**RECORDS TO USE**
>>>>>

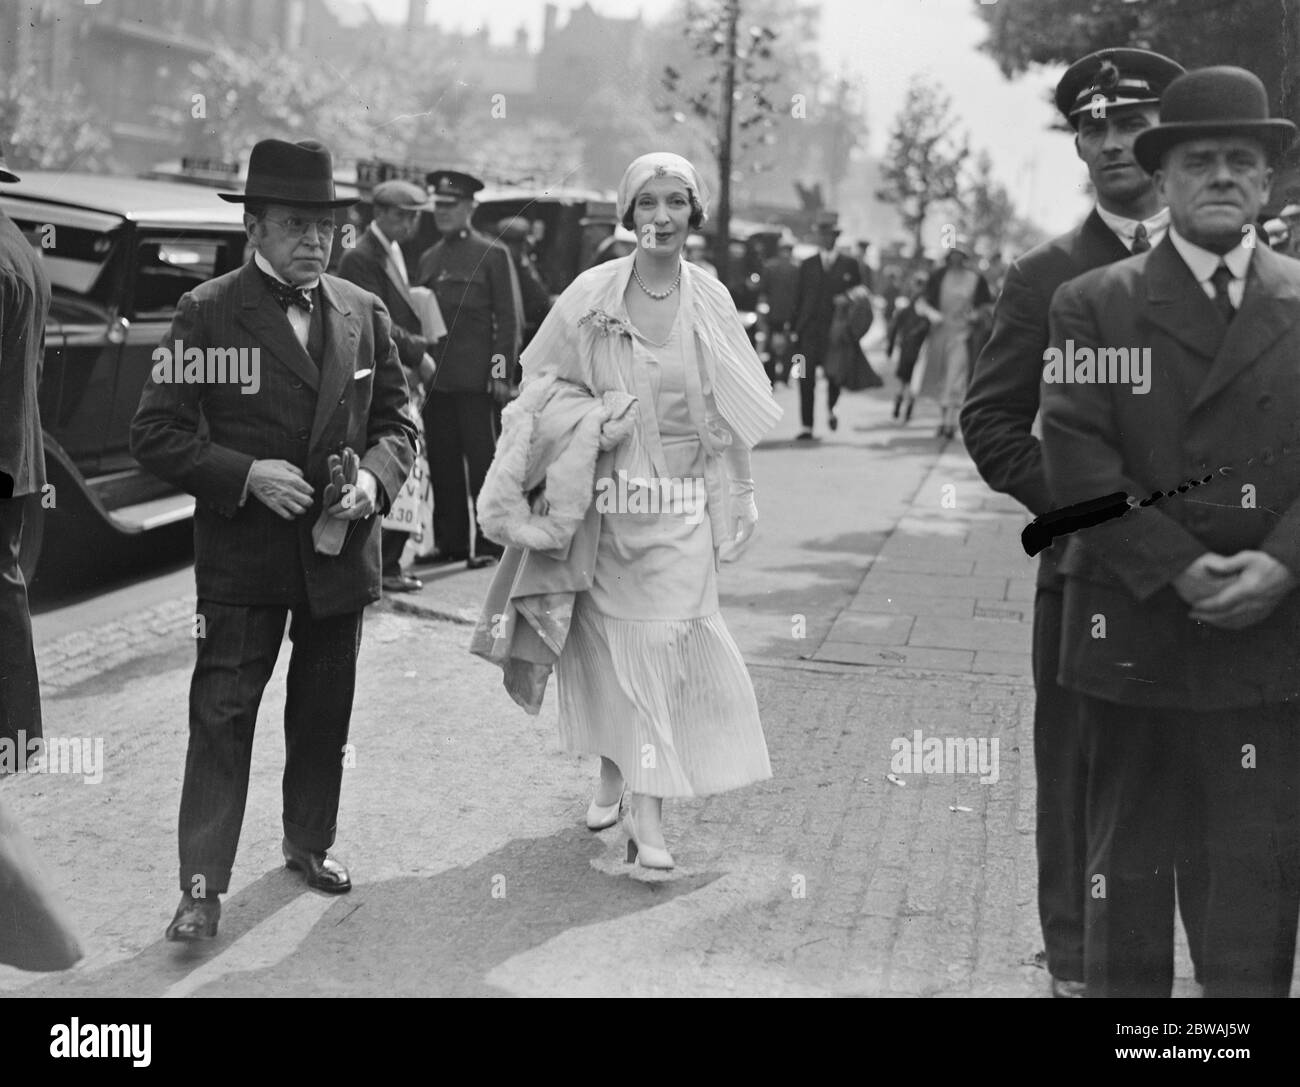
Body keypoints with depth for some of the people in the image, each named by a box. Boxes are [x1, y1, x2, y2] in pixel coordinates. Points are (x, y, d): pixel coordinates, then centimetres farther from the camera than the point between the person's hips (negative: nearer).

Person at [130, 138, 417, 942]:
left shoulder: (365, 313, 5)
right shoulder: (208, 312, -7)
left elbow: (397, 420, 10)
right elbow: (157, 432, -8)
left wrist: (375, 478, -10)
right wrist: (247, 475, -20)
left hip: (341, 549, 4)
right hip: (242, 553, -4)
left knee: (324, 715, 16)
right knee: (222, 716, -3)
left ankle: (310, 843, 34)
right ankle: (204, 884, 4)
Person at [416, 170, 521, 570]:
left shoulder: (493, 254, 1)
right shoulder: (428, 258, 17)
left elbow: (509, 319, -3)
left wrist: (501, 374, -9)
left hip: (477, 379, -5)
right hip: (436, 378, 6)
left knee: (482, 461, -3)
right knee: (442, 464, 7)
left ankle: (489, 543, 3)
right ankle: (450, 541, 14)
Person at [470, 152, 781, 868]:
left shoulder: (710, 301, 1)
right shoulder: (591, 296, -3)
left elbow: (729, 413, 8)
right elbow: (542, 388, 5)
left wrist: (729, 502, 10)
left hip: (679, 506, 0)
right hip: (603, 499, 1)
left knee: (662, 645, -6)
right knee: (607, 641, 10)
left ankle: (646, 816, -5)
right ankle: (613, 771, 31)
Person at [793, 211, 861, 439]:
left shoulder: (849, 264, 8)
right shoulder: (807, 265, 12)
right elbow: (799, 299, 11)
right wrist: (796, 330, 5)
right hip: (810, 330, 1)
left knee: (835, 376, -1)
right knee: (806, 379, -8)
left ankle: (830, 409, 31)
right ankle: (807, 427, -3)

<<<<<
>>>>>

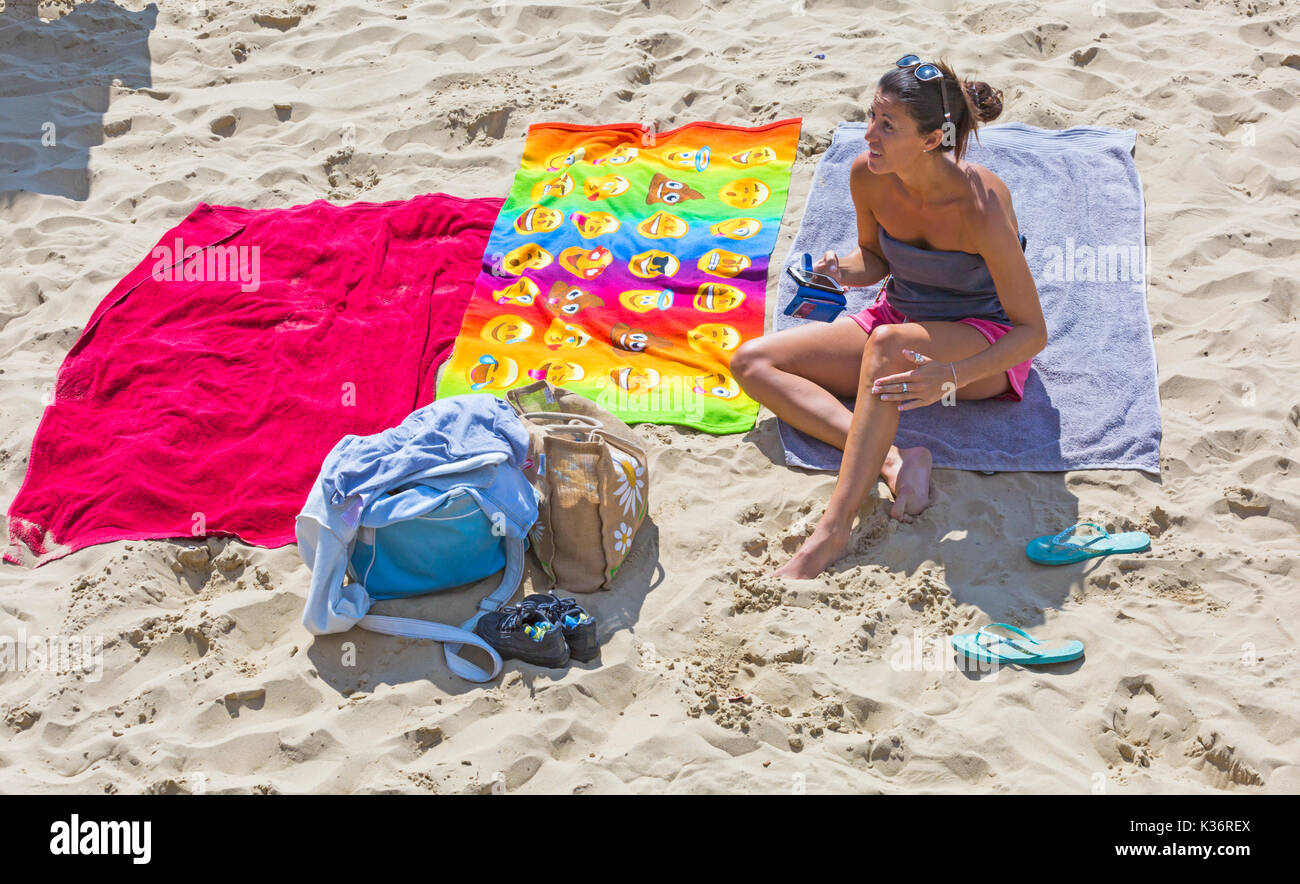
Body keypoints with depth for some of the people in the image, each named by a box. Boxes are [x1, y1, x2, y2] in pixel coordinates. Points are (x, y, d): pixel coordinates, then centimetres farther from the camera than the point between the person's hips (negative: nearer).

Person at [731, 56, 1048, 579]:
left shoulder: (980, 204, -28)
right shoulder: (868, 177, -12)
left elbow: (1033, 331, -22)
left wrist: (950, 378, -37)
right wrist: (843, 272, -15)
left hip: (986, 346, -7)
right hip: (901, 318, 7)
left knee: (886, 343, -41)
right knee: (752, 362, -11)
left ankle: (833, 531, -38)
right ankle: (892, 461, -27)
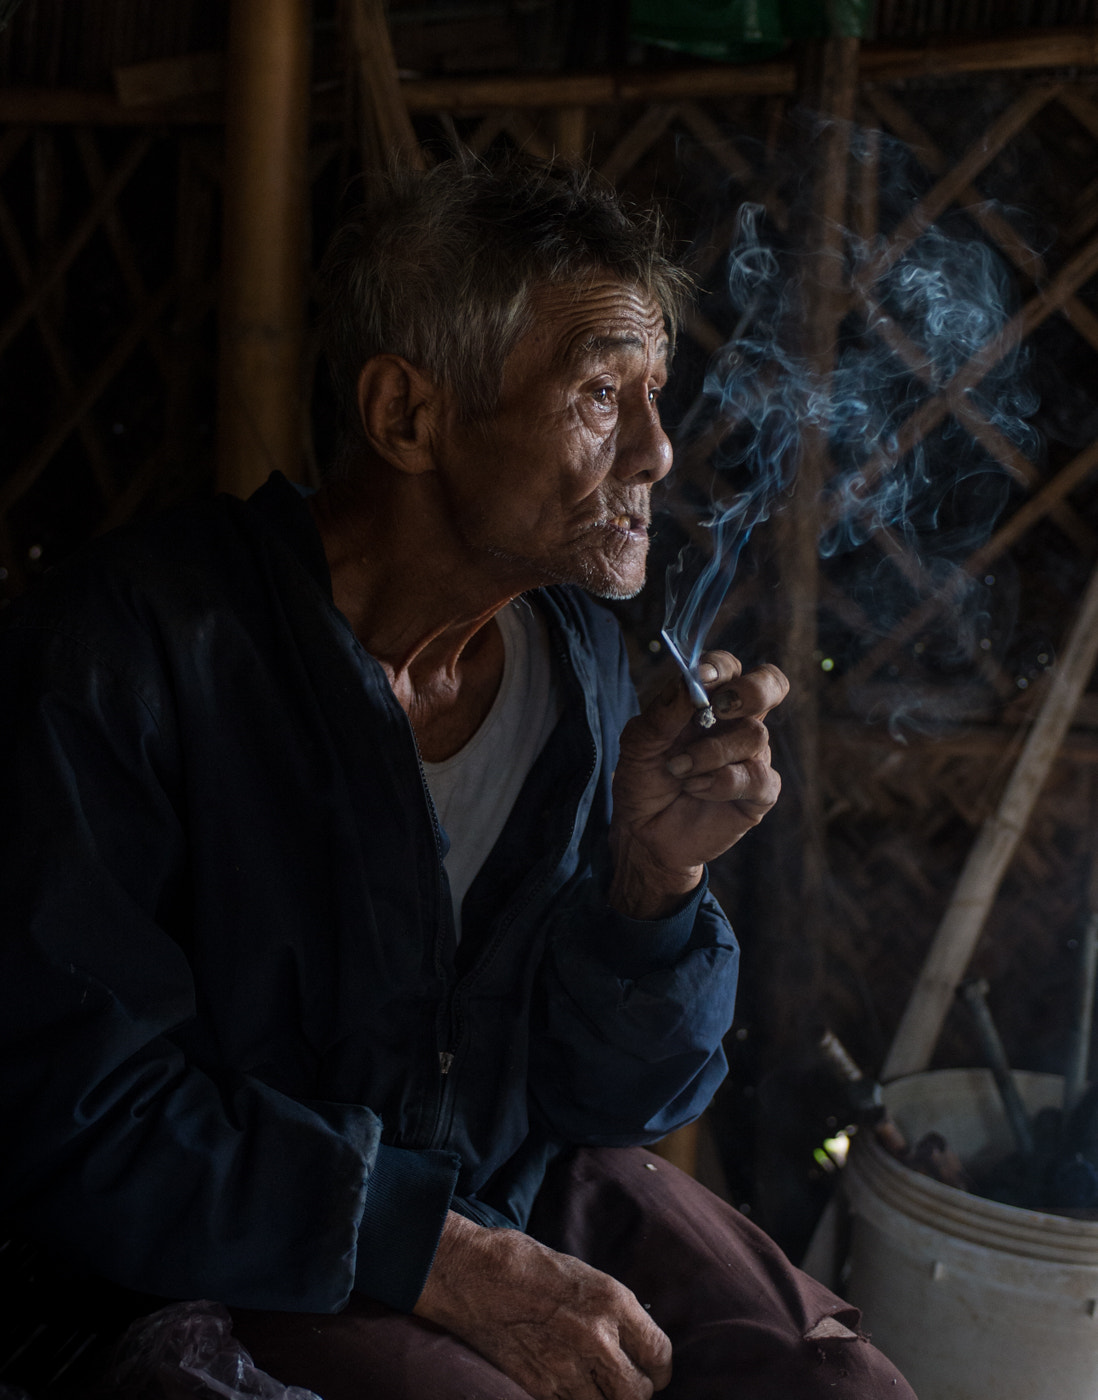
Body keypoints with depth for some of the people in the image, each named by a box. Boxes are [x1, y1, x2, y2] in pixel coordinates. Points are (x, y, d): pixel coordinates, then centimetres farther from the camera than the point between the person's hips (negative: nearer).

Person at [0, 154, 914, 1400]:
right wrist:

<<<<<
>>>>>

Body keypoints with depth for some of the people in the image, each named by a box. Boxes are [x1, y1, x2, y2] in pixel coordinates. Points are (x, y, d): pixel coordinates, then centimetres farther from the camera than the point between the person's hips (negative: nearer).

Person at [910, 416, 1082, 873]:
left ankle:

<<<<<

**GOAL OF THE EXERCISE**
Above are the entries. Quote exactly the lines from the one bearing "left ankle: (646, 816, -5)" through the one bearing "right ankle: (807, 427, -3)".

**SOLVED EXERCISE**
left ankle: (646, 816, -5)
right ankle: (613, 771, 31)
Person at [793, 211, 861, 439]:
left shoulder: (849, 264, 8)
right shoulder: (807, 265, 12)
right elbow: (799, 299, 11)
right wrist: (796, 330, 5)
right hip: (810, 330, 1)
left knee: (835, 376, -1)
right knee: (806, 379, -8)
left ankle: (830, 409, 31)
right ankle: (807, 427, -3)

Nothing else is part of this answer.